### Assignment
Copy the text of every record below line for line, keeping each character, space and punctuation mark unchanged.

### Data provided
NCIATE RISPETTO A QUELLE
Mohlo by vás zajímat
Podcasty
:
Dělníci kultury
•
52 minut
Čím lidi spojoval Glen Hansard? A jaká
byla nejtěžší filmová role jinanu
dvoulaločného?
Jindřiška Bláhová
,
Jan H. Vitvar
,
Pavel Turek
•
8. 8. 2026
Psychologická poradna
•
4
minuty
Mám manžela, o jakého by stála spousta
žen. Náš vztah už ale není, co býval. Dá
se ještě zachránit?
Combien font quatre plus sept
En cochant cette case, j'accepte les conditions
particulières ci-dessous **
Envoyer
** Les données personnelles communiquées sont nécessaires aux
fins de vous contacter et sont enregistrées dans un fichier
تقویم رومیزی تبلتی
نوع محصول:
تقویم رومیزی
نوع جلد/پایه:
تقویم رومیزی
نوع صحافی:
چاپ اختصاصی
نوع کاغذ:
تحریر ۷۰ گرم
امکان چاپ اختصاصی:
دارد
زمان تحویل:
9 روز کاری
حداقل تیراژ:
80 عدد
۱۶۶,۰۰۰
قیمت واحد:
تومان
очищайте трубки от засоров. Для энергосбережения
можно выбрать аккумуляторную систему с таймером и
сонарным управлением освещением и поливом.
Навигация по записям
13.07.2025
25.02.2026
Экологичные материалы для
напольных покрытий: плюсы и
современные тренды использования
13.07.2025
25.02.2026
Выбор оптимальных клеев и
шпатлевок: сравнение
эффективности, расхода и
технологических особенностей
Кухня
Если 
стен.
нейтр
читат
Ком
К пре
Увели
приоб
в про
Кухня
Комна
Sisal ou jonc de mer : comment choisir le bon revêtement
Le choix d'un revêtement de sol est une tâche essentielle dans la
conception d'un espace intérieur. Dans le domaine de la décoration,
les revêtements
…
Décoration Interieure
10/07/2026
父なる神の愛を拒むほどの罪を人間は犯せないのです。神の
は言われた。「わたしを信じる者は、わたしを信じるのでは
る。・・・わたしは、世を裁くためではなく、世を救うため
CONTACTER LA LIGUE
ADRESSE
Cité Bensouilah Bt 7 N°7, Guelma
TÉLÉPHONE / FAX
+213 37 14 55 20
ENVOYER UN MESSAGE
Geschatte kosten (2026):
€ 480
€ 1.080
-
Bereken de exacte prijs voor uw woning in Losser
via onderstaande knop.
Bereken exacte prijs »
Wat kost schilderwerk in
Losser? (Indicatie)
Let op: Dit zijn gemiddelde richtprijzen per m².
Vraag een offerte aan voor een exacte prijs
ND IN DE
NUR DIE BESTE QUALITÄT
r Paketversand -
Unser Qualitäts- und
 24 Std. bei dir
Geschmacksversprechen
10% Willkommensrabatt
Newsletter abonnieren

### Written solution
NCIATE RISPETTO A QUELLE
Mohlo by vás zajímat
Podcasty
:
Dělníci kultury
•
52 minut
Čím lidi spojoval Glen Hansard? A jaká
byla nejtěžší filmová role jinanu
dvoulaločného?
Jindřiška Bláhová
,
Jan H. Vitvar
,
Pavel Turek
•
8. 8. 2026
Psychologická poradna
•
4
minuty
Mám manžela, o jakého by stála spousta
žen. Náš vztah už ale není, co býval. Dá
se ještě zachránit?
Combien font quatre plus sept
En cochant cette case, j'accepte les conditions
particulières ci-dessous **
Envoyer
** Les données personnelles communiquées sont nécessaires aux
fins de vous contacter et sont enregistrées dans un fichier
تقویم رومیزی تبلتی
نوع محصول:
تقویم رومیزی
نوع جلد/پایه:
تقویم رومیزی
نوع صحافی:
چاپ اختصاصی
نوع کاغذ:
تحریر ۷۰ گرم
امکان چاپ اختصاصی:
دارد
زمان تحویل:
9 روز کاری
حداقل تیراژ:
80 عدد
۱۶۶,۰۰۰
قیمت واحد:
تومان
очищайте трубки от засоров. Для энергосбережения
можно выбрать аккумуляторную систему с таймером и
сонарным управлением освещением и поливом.
Навигация по записям
13.07.2025
25.02.2026
Экологичные материалы для
напольных покрытий: плюсы и
современные тренды использования
13.07.2025
25.02.2026
Выбор оптимальных клеев и
шпатлевок: сравнение
эффективности, расхода и
технологических особенностей
Кухня
Если 
стен.
нейтр
читат
Ком
К пре
Увели
приоб
в про
Кухня
Комна
Sisal ou jonc de mer : comment choisir le bon revêtement
Le choix d'un revêtement de sol est une tâche essentielle dans la
conception d'un espace intérieur. Dans le domaine de la décoration,
les revêtements
…
Décoration Interieure
10/07/2026
父なる神の愛を拒むほどの罪を人間は犯せないのです。神の
は言われた。「わたしを信じる者は、わたしを信じるのでは
る。・・・わたしは、世を裁くためではなく、世を救うため
CONTACTER LA LIGUE
ADRESSE
Cité Bensouilah Bt 7 N°7, Guelma
TÉLÉPHONE / FAX
+213 37 14 55 20
ENVOYER UN MESSAGE
Geschatte kosten (2026):
€ 480
€ 1.080
-
Bereken de exacte prijs voor uw woning in Losser
via onderstaande knop.
Bereken exacte prijs »
Wat kost schilderwerk in
Losser? (Indicatie)
Let op: Dit zijn gemiddelde richtprijzen per m².
Vraag een offerte aan voor een exacte prijs
ND IN DE
NUR DIE BESTE QUALITÄT
r Paketversand -
Unser Qualitäts- und
 24 Std. bei dir
Geschmacksversprechen
10% Willkommensrabatt
Newsletter abonnieren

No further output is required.